→ JOB:
Each line that contains "supply" needs to be copied from the listing.

→ DATA FOR REVIEW:
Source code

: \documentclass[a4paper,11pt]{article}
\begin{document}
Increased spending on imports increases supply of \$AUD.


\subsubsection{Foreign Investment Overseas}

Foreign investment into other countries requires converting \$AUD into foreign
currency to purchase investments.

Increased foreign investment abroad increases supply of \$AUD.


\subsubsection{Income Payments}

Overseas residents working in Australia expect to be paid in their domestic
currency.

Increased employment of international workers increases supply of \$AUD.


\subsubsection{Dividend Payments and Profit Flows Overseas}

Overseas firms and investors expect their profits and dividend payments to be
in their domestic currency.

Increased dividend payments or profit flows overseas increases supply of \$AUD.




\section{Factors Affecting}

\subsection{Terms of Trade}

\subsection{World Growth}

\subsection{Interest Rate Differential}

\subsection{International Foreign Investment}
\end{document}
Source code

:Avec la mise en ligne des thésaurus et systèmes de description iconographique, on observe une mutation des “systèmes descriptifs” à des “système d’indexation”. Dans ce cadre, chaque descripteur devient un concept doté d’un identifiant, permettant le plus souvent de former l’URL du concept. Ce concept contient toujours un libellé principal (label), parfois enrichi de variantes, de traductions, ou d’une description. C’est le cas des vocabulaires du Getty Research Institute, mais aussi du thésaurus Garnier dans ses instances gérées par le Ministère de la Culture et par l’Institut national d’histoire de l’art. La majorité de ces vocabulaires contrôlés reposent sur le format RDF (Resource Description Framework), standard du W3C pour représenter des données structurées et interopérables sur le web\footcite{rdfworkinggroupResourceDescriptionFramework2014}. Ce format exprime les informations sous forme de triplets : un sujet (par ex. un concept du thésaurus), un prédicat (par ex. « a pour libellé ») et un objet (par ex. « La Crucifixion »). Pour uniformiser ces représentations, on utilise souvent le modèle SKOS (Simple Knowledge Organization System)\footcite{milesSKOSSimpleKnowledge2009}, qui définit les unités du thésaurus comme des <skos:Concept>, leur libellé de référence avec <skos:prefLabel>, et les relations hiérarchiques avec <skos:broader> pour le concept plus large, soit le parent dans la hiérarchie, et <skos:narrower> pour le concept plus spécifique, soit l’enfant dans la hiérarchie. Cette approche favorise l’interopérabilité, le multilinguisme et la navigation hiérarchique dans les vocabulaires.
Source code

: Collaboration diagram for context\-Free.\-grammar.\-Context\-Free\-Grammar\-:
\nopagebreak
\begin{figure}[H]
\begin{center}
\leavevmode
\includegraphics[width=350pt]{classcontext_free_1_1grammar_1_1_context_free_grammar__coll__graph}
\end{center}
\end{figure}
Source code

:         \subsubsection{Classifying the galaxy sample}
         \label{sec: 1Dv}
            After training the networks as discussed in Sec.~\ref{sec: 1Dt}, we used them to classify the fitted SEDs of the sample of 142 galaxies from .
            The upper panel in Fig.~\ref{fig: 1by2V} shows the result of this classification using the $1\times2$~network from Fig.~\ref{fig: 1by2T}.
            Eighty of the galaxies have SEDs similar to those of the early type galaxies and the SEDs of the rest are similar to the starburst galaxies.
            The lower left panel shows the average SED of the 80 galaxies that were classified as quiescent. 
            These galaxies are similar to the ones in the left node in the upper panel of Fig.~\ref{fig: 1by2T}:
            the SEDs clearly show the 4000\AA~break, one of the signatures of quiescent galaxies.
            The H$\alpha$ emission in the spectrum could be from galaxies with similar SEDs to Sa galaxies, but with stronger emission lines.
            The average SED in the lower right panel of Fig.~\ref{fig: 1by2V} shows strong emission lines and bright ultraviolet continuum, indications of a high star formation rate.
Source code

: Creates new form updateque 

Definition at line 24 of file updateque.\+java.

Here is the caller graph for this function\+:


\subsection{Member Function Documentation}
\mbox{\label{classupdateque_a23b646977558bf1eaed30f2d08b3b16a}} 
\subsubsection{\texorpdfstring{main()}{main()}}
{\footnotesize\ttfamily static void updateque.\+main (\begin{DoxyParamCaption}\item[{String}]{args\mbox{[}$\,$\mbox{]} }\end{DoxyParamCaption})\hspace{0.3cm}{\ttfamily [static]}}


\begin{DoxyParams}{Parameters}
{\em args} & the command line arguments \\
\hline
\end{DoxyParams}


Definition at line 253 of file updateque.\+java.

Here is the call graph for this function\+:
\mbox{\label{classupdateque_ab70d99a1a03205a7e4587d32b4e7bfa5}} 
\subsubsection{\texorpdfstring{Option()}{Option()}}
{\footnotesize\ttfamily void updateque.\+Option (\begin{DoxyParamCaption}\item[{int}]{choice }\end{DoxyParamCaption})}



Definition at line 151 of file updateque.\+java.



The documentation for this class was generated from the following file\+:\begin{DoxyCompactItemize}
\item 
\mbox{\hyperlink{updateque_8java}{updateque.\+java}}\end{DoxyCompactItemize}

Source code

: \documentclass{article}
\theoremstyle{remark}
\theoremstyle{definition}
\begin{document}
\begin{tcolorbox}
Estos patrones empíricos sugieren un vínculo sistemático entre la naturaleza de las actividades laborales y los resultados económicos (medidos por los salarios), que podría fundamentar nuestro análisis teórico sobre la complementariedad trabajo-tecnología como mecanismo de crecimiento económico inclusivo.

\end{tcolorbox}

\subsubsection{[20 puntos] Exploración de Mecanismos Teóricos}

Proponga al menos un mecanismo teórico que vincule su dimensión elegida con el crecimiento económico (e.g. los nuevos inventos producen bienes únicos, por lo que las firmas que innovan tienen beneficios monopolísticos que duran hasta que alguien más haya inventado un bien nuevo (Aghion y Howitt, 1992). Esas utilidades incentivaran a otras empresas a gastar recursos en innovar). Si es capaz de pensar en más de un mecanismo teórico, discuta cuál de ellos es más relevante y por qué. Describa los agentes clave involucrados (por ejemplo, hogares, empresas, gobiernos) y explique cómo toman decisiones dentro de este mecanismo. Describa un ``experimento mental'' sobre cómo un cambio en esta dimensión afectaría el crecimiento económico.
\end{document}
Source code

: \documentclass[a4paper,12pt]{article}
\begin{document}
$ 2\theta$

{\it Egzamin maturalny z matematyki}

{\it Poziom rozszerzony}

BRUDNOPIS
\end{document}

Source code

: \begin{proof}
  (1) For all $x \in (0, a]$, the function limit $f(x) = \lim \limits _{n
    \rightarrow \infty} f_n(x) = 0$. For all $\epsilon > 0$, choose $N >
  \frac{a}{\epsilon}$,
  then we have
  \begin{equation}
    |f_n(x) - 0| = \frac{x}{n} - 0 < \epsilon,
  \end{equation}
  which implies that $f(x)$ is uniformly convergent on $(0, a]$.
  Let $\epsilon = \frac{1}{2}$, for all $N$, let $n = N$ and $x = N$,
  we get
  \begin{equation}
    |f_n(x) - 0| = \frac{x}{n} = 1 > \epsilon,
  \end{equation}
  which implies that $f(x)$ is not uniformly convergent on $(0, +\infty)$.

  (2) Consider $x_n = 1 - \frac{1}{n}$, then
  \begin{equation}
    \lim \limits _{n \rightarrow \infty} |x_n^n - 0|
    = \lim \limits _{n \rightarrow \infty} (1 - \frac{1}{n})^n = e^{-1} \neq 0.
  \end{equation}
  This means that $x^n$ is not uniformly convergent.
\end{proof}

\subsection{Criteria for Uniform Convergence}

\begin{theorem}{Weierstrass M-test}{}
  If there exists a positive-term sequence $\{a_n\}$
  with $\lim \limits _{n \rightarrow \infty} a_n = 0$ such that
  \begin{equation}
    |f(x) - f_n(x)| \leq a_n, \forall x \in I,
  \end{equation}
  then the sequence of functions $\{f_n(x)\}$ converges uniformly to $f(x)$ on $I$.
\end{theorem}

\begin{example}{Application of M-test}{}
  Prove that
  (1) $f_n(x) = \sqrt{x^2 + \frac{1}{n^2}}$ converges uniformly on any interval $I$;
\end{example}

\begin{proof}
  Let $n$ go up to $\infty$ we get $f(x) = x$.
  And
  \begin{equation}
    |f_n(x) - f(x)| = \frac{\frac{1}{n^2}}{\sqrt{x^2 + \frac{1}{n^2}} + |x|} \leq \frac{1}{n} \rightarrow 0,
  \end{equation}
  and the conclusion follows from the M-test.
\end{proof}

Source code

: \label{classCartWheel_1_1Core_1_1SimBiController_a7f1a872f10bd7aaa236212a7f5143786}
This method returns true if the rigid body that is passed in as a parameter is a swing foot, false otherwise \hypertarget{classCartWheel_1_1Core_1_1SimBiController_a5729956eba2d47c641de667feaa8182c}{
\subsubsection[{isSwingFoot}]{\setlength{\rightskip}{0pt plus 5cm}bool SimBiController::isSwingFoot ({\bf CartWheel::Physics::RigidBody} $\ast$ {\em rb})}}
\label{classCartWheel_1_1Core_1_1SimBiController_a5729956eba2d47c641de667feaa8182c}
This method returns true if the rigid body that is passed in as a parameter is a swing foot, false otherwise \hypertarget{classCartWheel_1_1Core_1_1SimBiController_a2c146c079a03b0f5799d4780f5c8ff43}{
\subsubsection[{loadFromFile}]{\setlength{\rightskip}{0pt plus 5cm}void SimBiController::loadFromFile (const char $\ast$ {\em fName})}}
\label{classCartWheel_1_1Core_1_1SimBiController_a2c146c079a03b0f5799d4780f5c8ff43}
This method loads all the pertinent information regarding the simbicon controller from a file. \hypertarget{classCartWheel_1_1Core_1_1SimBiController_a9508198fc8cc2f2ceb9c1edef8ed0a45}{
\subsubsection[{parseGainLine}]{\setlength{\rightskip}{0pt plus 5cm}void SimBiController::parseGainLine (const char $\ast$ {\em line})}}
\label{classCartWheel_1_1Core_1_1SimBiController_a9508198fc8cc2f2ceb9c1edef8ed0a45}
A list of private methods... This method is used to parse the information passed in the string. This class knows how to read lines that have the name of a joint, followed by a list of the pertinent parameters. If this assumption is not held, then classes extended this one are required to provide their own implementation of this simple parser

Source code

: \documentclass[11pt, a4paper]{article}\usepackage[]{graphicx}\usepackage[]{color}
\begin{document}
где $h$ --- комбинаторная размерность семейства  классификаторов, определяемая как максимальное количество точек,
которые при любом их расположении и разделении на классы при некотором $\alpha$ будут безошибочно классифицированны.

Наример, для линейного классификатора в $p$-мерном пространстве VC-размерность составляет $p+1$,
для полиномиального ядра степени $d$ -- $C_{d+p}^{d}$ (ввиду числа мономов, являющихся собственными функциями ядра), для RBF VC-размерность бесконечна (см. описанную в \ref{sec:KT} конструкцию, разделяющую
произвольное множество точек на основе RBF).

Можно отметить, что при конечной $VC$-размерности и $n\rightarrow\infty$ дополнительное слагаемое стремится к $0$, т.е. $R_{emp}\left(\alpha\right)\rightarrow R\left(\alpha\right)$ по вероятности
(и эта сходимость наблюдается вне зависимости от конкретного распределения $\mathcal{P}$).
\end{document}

→ SOLUTION TO THE PROBLEM:
Increased spending on imports increases supply of \$AUD.
Increased foreign investment abroad increases supply of \$AUD.
Increased employment of international workers increases supply of \$AUD.
Increased dividend payments or profit flows overseas increases supply of \$AUD.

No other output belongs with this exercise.